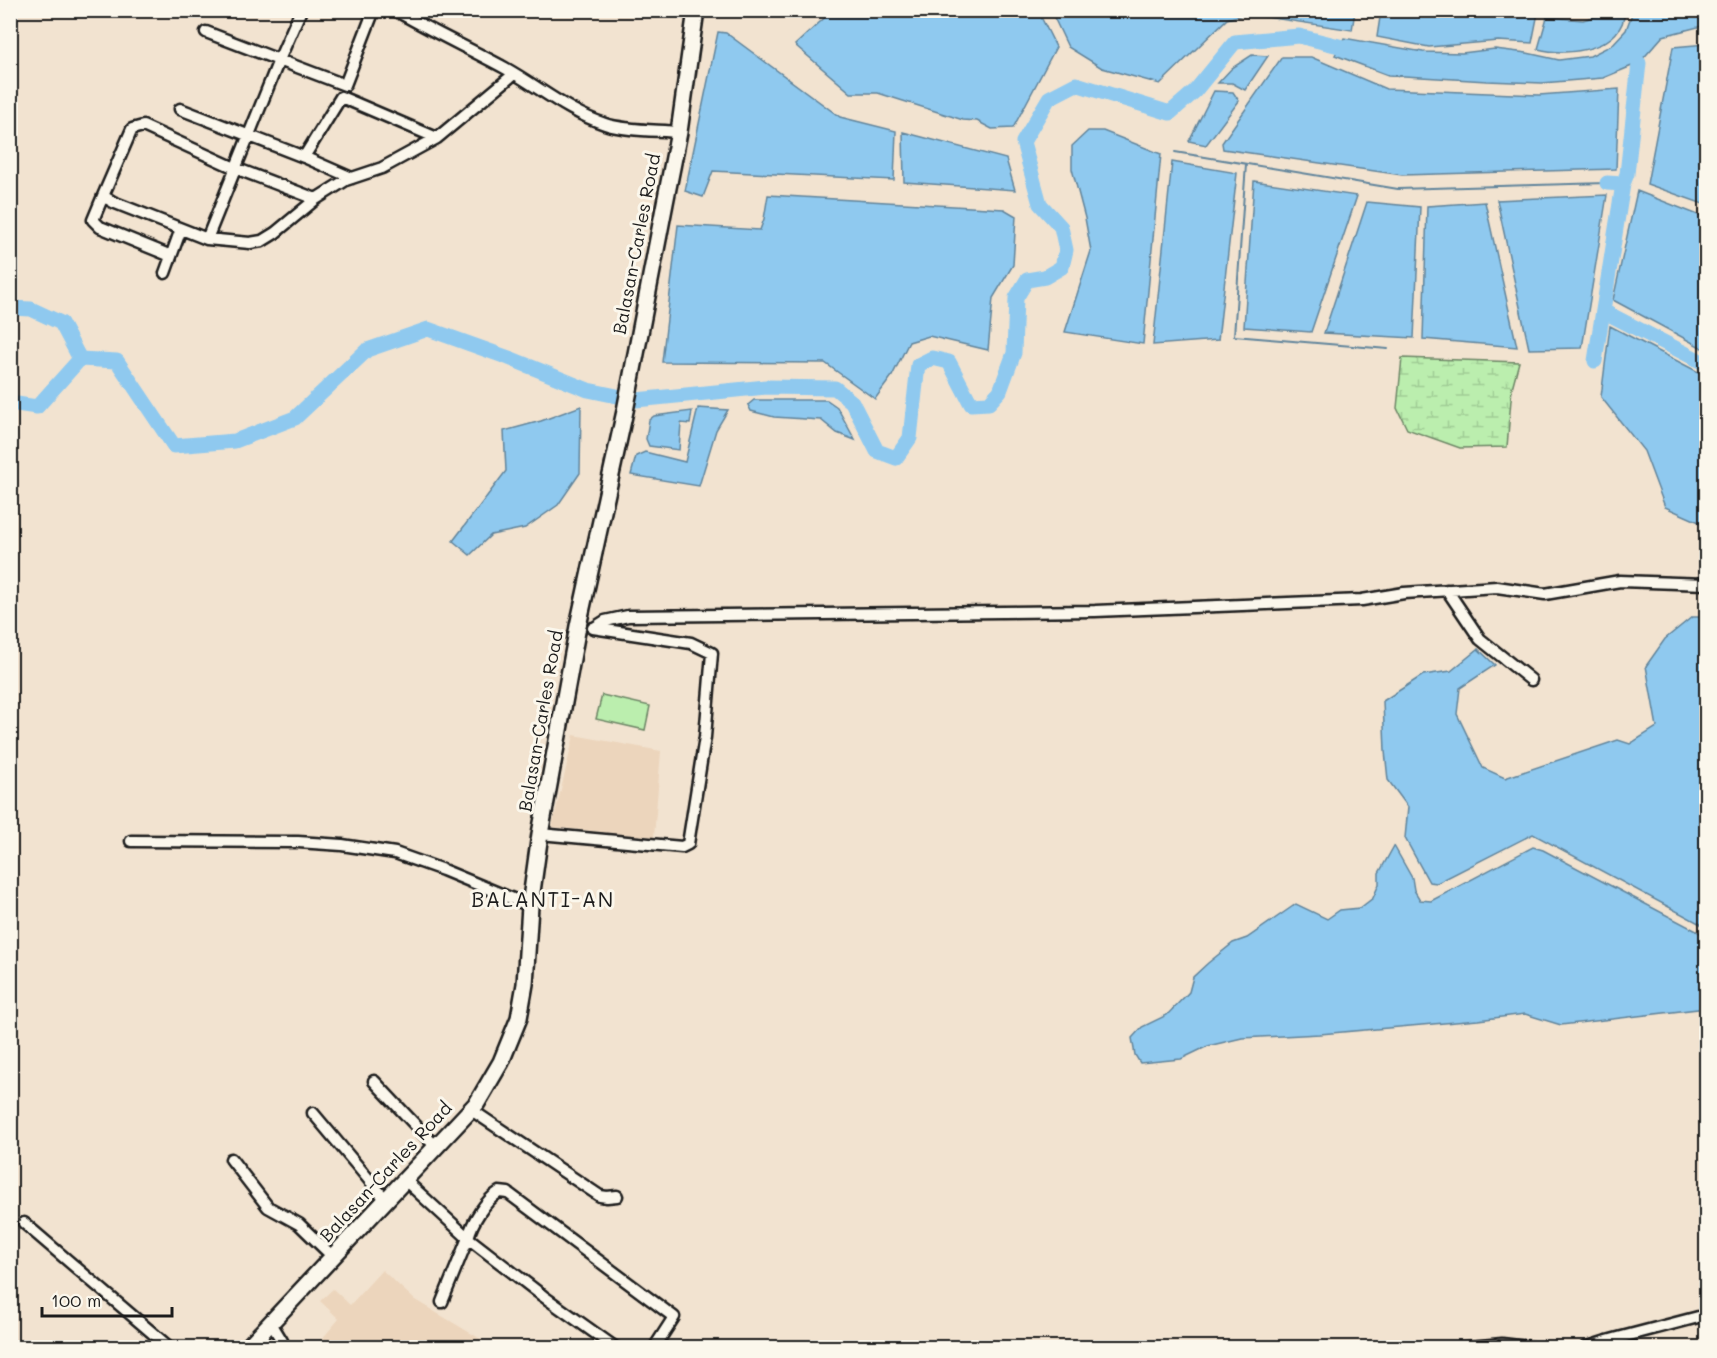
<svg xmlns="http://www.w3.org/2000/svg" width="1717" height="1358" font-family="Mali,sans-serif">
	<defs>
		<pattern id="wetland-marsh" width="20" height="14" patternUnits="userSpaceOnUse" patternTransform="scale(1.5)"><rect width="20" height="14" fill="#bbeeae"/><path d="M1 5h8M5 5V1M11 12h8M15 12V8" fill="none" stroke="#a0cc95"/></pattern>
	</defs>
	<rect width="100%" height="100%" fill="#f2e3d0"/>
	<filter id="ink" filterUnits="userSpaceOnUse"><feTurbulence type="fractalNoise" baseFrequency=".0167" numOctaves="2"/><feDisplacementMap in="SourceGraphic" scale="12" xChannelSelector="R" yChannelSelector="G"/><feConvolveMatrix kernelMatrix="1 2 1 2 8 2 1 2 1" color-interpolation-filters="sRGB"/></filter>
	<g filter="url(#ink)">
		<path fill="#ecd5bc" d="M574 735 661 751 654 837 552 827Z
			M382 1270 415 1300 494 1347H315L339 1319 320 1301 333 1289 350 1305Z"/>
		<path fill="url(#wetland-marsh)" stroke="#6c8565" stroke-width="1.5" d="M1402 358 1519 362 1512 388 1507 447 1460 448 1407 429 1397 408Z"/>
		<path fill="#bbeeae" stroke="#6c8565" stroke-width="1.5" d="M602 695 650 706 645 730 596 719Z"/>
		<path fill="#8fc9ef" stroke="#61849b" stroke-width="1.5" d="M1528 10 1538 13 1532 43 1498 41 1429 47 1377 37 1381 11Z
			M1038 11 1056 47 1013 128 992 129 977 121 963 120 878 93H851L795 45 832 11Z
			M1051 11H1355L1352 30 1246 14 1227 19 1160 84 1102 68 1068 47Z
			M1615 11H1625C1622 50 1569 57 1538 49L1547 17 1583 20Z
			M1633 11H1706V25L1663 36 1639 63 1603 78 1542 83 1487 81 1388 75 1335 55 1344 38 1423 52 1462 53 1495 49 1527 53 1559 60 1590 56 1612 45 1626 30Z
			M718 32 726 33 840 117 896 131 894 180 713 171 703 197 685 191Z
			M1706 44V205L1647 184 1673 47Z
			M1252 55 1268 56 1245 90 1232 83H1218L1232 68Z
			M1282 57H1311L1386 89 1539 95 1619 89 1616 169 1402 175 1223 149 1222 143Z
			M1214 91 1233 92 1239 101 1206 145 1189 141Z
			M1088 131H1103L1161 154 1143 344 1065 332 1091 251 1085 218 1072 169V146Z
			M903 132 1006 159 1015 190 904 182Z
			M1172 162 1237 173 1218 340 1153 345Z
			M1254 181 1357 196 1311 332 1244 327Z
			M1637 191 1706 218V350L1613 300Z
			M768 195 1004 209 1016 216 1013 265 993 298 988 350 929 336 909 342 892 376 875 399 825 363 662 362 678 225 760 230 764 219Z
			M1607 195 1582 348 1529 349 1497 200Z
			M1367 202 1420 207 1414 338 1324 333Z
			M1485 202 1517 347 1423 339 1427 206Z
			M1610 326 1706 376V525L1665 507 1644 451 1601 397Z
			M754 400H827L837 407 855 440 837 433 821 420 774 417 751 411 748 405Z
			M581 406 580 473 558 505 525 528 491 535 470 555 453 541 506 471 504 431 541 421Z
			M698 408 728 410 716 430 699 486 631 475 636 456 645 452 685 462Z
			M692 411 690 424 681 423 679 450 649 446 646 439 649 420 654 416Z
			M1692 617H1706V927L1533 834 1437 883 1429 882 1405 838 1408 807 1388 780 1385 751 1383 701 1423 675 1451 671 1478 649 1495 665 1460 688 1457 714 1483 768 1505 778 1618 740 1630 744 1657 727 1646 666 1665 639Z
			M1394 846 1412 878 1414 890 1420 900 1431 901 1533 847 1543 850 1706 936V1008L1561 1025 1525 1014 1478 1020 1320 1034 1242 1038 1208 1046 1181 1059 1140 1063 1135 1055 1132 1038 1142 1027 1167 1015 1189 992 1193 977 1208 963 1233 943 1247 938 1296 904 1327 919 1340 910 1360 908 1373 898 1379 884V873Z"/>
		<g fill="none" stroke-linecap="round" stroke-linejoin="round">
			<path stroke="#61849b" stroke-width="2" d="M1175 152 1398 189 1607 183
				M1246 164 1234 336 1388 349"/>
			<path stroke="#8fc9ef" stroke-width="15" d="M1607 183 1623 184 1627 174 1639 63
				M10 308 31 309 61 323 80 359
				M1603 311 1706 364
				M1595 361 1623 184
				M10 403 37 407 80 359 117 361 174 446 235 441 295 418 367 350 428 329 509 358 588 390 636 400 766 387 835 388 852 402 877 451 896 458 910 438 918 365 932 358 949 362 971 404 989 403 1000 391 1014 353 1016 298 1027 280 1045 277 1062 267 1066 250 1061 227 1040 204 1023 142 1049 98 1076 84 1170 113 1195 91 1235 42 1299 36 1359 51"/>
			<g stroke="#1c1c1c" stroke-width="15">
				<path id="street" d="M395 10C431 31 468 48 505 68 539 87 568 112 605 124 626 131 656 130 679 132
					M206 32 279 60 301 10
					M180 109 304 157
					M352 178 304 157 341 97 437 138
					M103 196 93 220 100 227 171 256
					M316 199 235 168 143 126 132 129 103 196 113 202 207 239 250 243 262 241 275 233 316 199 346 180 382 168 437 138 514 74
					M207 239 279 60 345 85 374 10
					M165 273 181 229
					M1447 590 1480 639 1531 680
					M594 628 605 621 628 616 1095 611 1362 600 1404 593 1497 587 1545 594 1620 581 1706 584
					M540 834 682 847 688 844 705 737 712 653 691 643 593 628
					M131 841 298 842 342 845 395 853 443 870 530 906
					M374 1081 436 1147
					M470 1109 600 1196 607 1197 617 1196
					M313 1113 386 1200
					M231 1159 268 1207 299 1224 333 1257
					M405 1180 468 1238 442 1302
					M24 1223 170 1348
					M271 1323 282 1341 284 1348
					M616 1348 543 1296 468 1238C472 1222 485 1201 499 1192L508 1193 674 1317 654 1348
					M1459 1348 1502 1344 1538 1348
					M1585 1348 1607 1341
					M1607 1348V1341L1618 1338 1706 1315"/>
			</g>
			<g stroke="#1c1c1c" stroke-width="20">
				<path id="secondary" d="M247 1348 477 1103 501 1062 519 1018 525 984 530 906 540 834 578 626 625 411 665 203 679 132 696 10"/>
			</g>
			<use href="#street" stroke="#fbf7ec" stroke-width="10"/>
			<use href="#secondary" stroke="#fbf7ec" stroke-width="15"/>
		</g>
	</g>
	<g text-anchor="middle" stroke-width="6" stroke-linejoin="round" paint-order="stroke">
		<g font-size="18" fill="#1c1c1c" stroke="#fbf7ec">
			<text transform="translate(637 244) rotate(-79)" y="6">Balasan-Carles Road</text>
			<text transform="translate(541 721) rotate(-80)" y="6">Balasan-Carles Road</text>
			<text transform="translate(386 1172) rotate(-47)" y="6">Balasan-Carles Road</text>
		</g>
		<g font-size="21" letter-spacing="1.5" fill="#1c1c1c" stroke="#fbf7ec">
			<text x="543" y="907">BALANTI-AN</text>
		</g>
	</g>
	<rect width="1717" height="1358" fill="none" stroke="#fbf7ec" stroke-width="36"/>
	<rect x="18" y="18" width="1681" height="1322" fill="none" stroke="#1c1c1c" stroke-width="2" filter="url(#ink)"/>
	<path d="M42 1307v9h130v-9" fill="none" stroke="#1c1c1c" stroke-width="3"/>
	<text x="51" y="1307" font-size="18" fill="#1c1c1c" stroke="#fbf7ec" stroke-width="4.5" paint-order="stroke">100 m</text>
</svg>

==

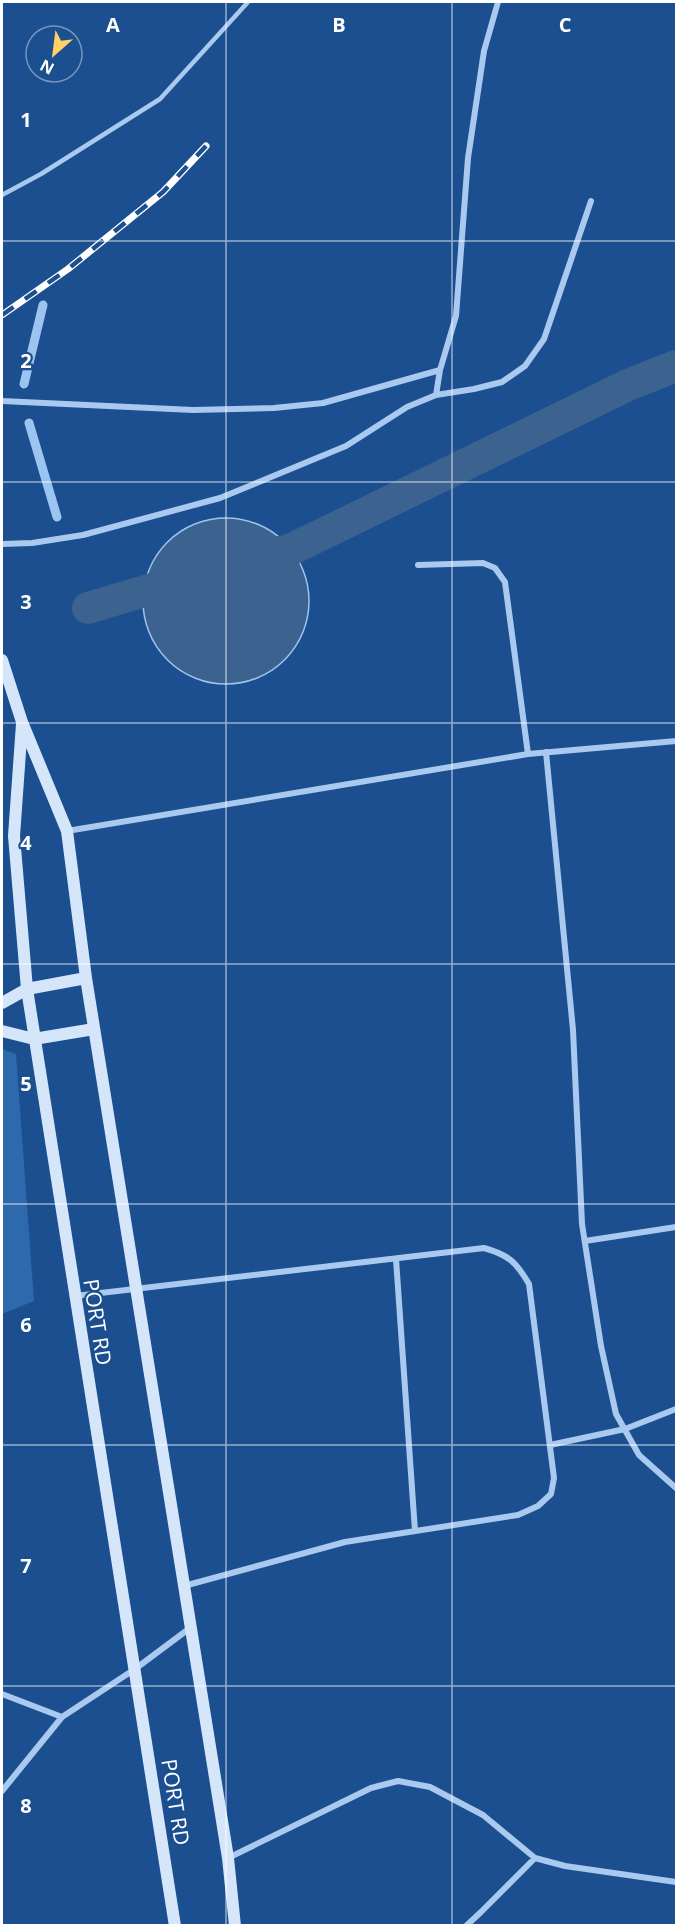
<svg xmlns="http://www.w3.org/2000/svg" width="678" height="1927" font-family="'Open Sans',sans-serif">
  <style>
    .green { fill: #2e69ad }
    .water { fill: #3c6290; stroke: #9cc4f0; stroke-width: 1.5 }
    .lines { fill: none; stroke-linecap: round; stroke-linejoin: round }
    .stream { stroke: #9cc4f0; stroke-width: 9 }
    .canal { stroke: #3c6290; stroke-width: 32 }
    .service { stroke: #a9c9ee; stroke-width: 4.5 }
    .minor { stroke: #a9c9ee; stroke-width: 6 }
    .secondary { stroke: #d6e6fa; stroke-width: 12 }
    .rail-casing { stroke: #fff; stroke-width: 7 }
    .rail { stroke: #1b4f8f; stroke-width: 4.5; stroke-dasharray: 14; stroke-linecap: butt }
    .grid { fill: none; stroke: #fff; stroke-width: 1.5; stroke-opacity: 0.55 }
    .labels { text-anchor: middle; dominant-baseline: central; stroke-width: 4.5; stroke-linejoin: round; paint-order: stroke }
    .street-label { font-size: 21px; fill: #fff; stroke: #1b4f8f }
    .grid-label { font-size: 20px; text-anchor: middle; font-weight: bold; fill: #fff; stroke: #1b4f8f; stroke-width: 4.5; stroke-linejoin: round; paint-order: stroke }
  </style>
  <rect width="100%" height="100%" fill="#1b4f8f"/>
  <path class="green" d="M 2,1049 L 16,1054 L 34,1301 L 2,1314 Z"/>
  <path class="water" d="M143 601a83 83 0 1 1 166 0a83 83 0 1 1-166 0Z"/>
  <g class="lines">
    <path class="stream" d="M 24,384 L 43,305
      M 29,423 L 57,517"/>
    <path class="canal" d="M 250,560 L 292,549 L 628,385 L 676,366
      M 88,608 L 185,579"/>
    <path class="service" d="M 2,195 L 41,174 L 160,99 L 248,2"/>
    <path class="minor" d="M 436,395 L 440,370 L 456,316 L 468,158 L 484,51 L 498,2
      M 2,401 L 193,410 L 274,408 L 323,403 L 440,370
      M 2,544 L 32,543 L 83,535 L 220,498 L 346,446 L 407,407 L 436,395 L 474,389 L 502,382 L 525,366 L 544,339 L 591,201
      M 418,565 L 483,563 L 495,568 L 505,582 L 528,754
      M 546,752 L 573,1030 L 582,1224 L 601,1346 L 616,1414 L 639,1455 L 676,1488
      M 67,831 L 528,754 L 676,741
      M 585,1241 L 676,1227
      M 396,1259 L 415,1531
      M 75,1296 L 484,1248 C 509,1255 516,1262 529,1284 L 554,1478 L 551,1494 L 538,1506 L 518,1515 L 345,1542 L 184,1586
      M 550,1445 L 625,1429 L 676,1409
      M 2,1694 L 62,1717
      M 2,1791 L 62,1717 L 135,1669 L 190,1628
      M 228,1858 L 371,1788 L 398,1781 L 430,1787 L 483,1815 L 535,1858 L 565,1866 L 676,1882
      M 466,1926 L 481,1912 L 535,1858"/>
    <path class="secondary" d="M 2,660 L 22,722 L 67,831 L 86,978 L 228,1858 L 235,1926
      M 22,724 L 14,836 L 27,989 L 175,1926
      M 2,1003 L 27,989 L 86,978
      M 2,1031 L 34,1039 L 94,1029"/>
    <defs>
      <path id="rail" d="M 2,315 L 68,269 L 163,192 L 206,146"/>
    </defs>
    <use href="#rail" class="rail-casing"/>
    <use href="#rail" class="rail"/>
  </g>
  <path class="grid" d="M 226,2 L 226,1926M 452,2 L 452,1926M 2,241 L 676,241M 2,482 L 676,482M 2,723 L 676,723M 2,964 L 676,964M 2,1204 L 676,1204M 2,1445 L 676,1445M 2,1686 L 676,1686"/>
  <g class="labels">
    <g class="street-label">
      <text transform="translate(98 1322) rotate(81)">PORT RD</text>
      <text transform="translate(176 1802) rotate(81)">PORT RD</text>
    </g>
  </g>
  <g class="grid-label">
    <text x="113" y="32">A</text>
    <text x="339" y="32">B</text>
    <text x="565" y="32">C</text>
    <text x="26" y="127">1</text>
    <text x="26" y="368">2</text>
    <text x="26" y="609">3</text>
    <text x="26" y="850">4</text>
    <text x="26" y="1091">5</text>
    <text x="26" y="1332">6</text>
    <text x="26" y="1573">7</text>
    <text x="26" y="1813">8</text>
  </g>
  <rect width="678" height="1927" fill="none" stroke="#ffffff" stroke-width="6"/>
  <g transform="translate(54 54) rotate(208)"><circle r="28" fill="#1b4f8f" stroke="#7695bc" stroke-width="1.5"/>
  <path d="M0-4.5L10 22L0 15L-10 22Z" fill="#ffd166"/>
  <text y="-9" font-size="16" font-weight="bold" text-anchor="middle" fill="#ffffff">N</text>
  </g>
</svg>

=== PROBLEM ===
Whenever a line of the data includes the word "lines", show that line in full.

=== RESULT ===
    .lines { fill: none; stroke-linecap: round; stroke-linejoin: round }
  <g class="lines">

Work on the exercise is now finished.